Hernando County fifth-grade teacher Jenna Barbee got into hot water after she showed her students the film “Strange World,” the first Disney movie to feature an openly homosexual character and the biggest box-office flop of 2022.

School board member and parent Shannon Rodriguez raised the alarm about showing the film in class, triggering an investigation into Barbee by the school district and the Florida Department of Education.

“It is not a teacher’s job to impose their beliefs upon a child,” Rodriguez said about the incident during a recent school board meeting. “Religious, sexual orientation, gender identity, any of the above. But allowing movies such as this assist teachers in opening a door — and please hear me — they assist teachers in opening a door for conversations that have no place in our classrooms.”

Barbee defended her decision to show the film during an interview with CNN on Tuesday, arguing that Florida under Republican Gov. Ron DeSantis is “trying to strip individuality and diversity to fit one common agenda,” and that parents who don’t want teachers talking with students about LGBT ideology don’t have rights over their children while they’re at school.

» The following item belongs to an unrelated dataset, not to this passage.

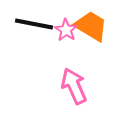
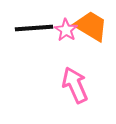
black line: moved 4 px down; rotated 15 degrees counterclockwise
pink arrow: moved 1 px right, 1 px up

“What she’s missing and what these parents are missing is they’re not in the school system. That just shows me she’s ignorant and has not come and volunteered at all,” Barbee told “CNN This Morning” in response to Rodriguez’s comments. “These conversations, these doors, they’re open.”

Barbee noted that children in the classroom “have one-to-one devices” and are “able to pull up” things online that teachers “have to shut down.”

“These conversations, these doors that she’s talking about, that’s telling you I’m stripping her rights as a parent, those rights are gone when your child is in the public school system,” she said.

Barbee said students are already “talking about these things,” at school, “where they get 90% of their socialization for the day.”

“We can’t shut down every conversation every child has,” she said.

Barbee argued that showing children movies with homosexual characters is merely “representation,” not indoctrination, and that “pushing the beliefs that all these things are wrong, that is indoctrinating.”

It remains to be seen whether the Florida Department of Education and the Hernando School District will agree with Barbee’s assessment or will side with Rodriguez.

RELATED: Poll: Americans overwhelmingly oppose letting teachers indoctrinate kids with LGBT agenda

Florida’s Parental Rights in Education bill bans the teaching of LGBT ideology in Florida’s kindergarten through third grade classrooms and mandates that gender and sexuality-related instruction presented to older children be age-appropriate. On Wednesday, Gov. DeSantis signed a bill expanding the ban on LGBT ideology from pre-K through eighth grade in the Sunshine State.

Barbee’s remarks triggered outrage on social media. Catholic conservative commentator Matt Walsh, who has helped bring widespread public and legislative attention to the sexual indoctrination and mutilation of children via transgender ideology, reacted to Barbee’s comments by urging parents to “[g]et your kids out of the system.”

“Literally any other education option is preferable to the public school system,” he said.